Ramaswamy Anant1ORCID,Bhargava Prabhat1ORCID,Srinivas Sujay1ORCID,Kapoor Akhil2ORCID,Mishra Bal Krishna2,Gupta Anuj2,Mandavkar Sarika1,Kannan Sadhana3,Chaugule Deepali4,Patil Rajshree4,Parulekar Manali1,Nashikkar Chaitali5,Ankathi Suman Kumar6,Kaushal Rajiv Kumar7ORCID,Naughane Deepali1,Daddi Anuprita8,Mer Neha4,Shetty Nitin6,Ostwal Vikas9ORCID

Affiliation:

1. Department of Medical Oncology, Tata Memorial Hospital, Tata Memorial Centre, Homi Bhabha National Institute (HBNI), Mumbai, India

2. Department of Medical Oncology, Homi Bhabha Cancer Hospital, Varanasi, India

3. Department of Statistics, Advanced Centre for Treatment, Research and Education in Cancer, Homi Bhabha National Institute (HBNI), Mumbai, India

4. CRC, Department of Medical Oncology, Tata Memorial Hospital, Tata Memorial Centre, Homi Bhabha National Institute (HBNI), Mumbai, India

5. Tata Memorial Hospital, Tata Memorial Centre, Homi Bhabha National Institute (HBNI), Mumbai, India

6. Department of Radiology, Tata Memorial Hospital, Tata Memorial Centre, Homi Bhabha National Institute (HBNI), Mumbai, India

7. Department of Pathology, Tata Memorial Hospital, Tata Memorial Centre, Homi Bhabha National Institute (HBNI), Mumbai, India

8. Department of Medicine, Tata Memorial Hospital, Tata Memorial Centre, Homi Bhabha National Institute (HBNI), Mumbai, India

9. Department of Medical Oncology, Tata Memorial Hospital, Homi Bhabha National Institute (HBNI), Mumbai, India

Abstract

PURPOSE Patients with chemotherapy-responsive advanced biliary tract cancers (BTCs) are usually observed after 6 months of gemcitabine-based therapy.

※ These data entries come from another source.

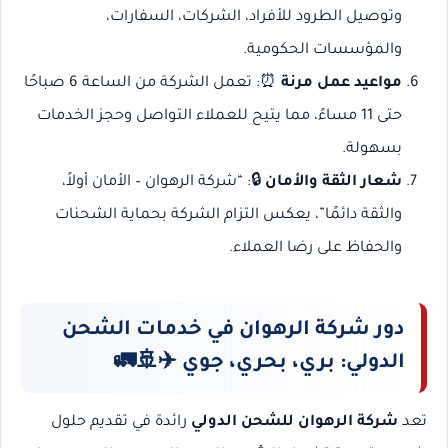
وتوصيل الطرود للأفراد، الشركات، السفارات،
والمؤسسات الحكومية.
مواعيد عمل مرنة
⏰: تعمل الشركة من الساعة 6 صباحًا
حتى 11 مساءً، مما يتيح للعملاء التواصل وحجز الخدمات
بسهولة.
شعار الثقة والأمان
🔒: “شركة الرهوان – الأمان أولاً،
والثقة دائمًا”، يعكس التزام الشركة بحماية الشحنات
والحفاظ على رضا العملاء.
دور شركة الرهوان في خدمات الشحن
الدولي: بري، بحري، جوي
✈️🚢🚛
تعد
شركة الرهوان للشحن الدولي
رائدة في تقديم حلول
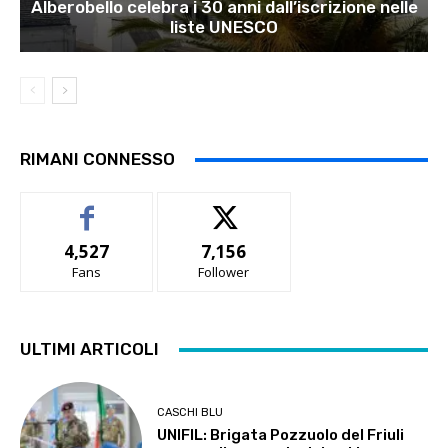
Alberobello celebra i 30 anni dall’iscrizione nelle
liste UNESCO
RIMANI CONNESSO
4,527
7,156
Fans
Follower
ULTIMI ARTICOLI
CASCHI BLU
UNIFIL: Brigata Pozzuolo del Friuli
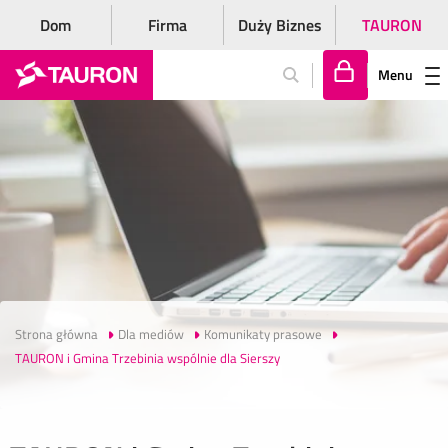
Dom
Firma
Duży Biznes
TAURON
Menu
Za
lo
gu
j
si
ę
Strona główna
Dla mediów
Komunikaty prasowe
TAURON i Gmina Trzebinia wspólnie dla Sierszy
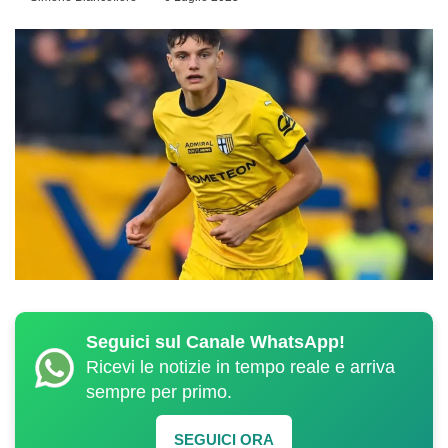
Seguici sul Canale WhatsApp!
Ricevi le notizie in tempo reale e arriva
sempre per primo.
SEGUICI ORA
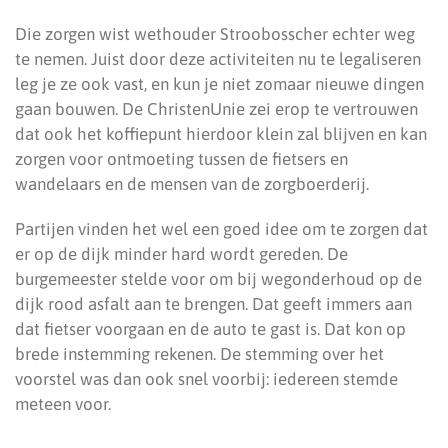
Die zorgen wist wethouder Stroobosscher echter weg
te nemen. Juist door deze activiteiten nu te legaliseren
leg je ze ook vast, en kun je niet zomaar nieuwe dingen
gaan bouwen. De ChristenUnie zei erop te vertrouwen
dat ook het koffiepunt hierdoor klein zal blijven en kan
zorgen voor ontmoeting tussen de fietsers en
wandelaars en de mensen van de zorgboerderij.
Partijen vinden het wel een goed idee om te zorgen dat
er op de dijk minder hard wordt gereden. De
burgemeester stelde voor om bij wegonderhoud op de
dijk rood asfalt aan te brengen. Dat geeft immers aan
dat fietser voorgaan en de auto te gast is. Dat kon op
brede instemming rekenen. De stemming over het
voorstel was dan ook snel voorbij: iedereen stemde
meteen voor.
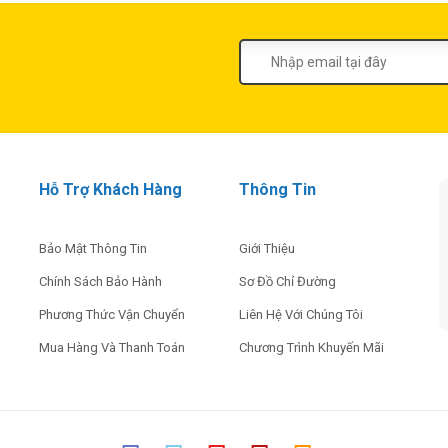
MUA NGAY
ĐỌC THÊM ››
Hỗ Trợ Khách Hàng
Thông Tin
Bảo Mật Thông Tin
Giới Thiệu
Chính Sách Bảo Hành
Sơ Đồ Chỉ Đường
Phương Thức Vận Chuyển
Liên Hệ Với Chúng Tôi
Mua Hàng Và Thanh Toán
Chương Trình Khuyến Mãi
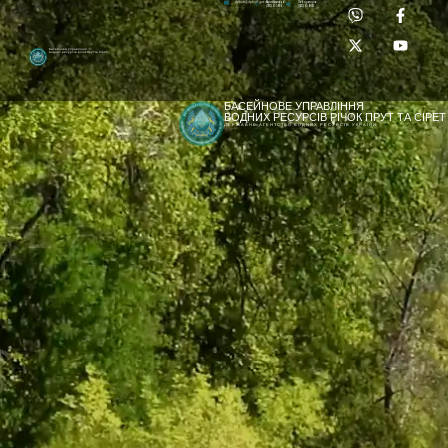
Приймальня:
Лабораторія:
dpbuvr@dpbuvr.gov.ua
(0372) 51-14-56
(0372) 53-92-00
Басейнове управління
водних ресурсів річок Прут та Сірет
БАСЕЙНОВЕ УПРАВЛІННЯ
ВОДНИХ РЕСУРСІВ РІЧОК ПРУТ ТА СІРЕТ
ДЕРЖАВНЕ АГЕНТСТВО ВОДНИХ РЕСУРСІВ УКРАЇНИ
[newyear_garland]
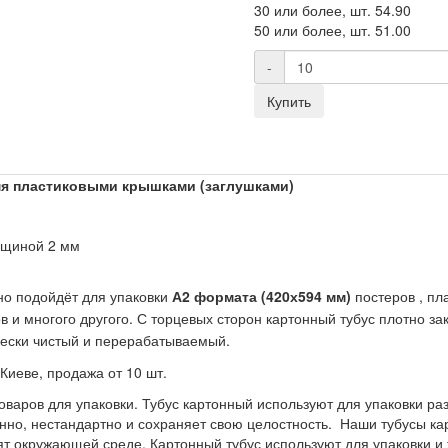
30 или более, шт.
54.90
50 или более, шт.
51.00
-
Купить
мя пластиковыми крышками (заглушками)
лщиной 2 мм
но подойдёт для упаковки
А2
формата (420х594 мм)
постеров , пл
 и многого другого.
С торцевых сторон картонный тубус плотно за
чески чистый и перерабатываемый.
Киеве, продажа от 10 шт.
оваров для упаковки. Тубус картонный используют для упаковки ра
нно, нестандартно и сохраняет свою целостность. Наши тубусы ка
т окружающей среде. Картонный тубус используют для упаковки и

There is limited prospective evidence for maintenance strategies after chemotherapy. METHODS This investigator-initiated, open-label, randomized, integrated phase II-III study enrolled adult patients with advanced BTC from two cancer centers in India. Patients with histologically confirmed advanced biliary tract adenocarcinoma who had at least disease stabilization after 6 months of gemcitabine-based chemotherapy were randomly assigned (1:1) to either active surveillance or switch maintenance, which was a combination of bevacizumab 5 mg/kg intravenous once every 21 days plus erlotinib 100 mg once daily. Both arms were continued until disease progression, unacceptable toxicity, or patient decision to withdraw. The primary end point of the phase II component of the trial was investigator-evaluated progression-free survival. This trial is registered with Clinical Trials Registry of India (CTRI/2019/05/019323I). RESULTS From May 2021 to November 2022, 98 patients were randomly assigned to active surveillance (n = 49) or bevacizumab-erlotinib (n = 49). A majority of patients had gallbladder cancer (80%). The median follow-up was 13.4 months. The median progression-free survival was 3.1 months (95% CI, 2.47 to 3.64) in the active surveillance group versus 5.3 months (95% CI, 3.53 to 7.04) in the bevacizumab-erlotinib group (hazard ratio, 0.51 [95% CI, 0.33 to 0·74]; P = .0013). The most common grade 3 class-specific adverse events associated with bevacizumab-erlotinib were acneiform rash 1 (2%) and oral stomatitis 1 (2%) with erlotinib and bleeding 1 (2%) with bevacizumab. CONCLUSION The combination of bevacizumab and erlotinib as switch maintenance improves progression-free survival with an acceptable safety profile compared with active surveillance in patients with advanced BTCs in this phase II study. The trial moves on to the phase III component to evaluate improvement in overall survival.